Palin kept in close contact with Baldwin-Johnson. The contractions slowed to one or two an hour, "which is not active labor," the doctor said.

"Things were already settling down when she talked to me," Baldwin-Johnson said. Palin did not ask for a medical OK to fly, the doctor said.

"I don't think it was unreasonable for her to continue to travel back," Baldwin-Johnson said.

So the Palins flew on Alaska Airlines from Dallas to Anchorage, stopping in Seattle and checking with the doctor along the way.

"I am not a glutton for pain and punishment. I would have never wanted to travel had I been fully engaged in labor," Palin said. After four kids, the governor said, she knew what labor felt like, and she wasn't in labor.

Still, a Sacramento, Calif., obstetrician who is active in the American College of Obstetricians and Gynecologists, said when a pregnant woman's water breaks, she should go right to the hospital because of the risk of infection. That's true even if the amniotic fluid simply leaks out, said Dr. Laurie Gregg.

"To us, leaking and broken, we are talking the same thing. We are talking doctor-speak," Gregg said.

Some airlines have policies against pregnant women onboard during the last four weeks of pregnancy, and the American College of Obstetricians and Gynecologists advises against flying after 36 weeks.

This was going to be Palin's last flight anyway, her doctor said.

Alaska Airlines has no such rule and leaves the decision to the woman and her doctor, said spokeswoman Caroline Boren.

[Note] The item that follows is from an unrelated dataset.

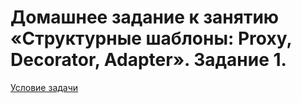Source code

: # Домашнее задание к занятию «Структурные шаблоны: Proxy, Decorator, Adapter». Задание 1.
[Условие задачи](https://github.com/netology-code/dpcpp-homeworks/tree/main/02)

Palin was very pleasant to the gate agents and flight attendants, as always, Boren said.

"The stage of her pregnancy was not apparent by observation. She did not show any signs of distress," Boren said.

Palin never got big with this pregnancy. She said she didn't try to hide it but didn't feel a need to alert the airline, either.

They landed in Anchorage around 10:30 p.m. Thursday and an hour later were at the Mat-Su Regional Medical Center in Wasilla.

Baldwin-Johnson said she had to induce labor, and the baby didn't come until 6:30 a.m. Friday.

"It was smooth. It was relatively easy," Palin said. "In fact it was the easiest of all," probably because Trig was small, at 6 pounds, 2 ounces.

Palin said she wanted him born in Alaska but wouldn't have risked anyone's health to make that happen.

"You can't have a fish picker from Texas," said Todd.

Palin said she won't take maternity leave but will go with Trig to doctor's visits, physical therapy, whatever he needs. She's breast feeding and plans to bring Trig to work with her, just as she did with Piper.

"It just feels like he fits perfectly," Palin said. "He is supposed to be here with us."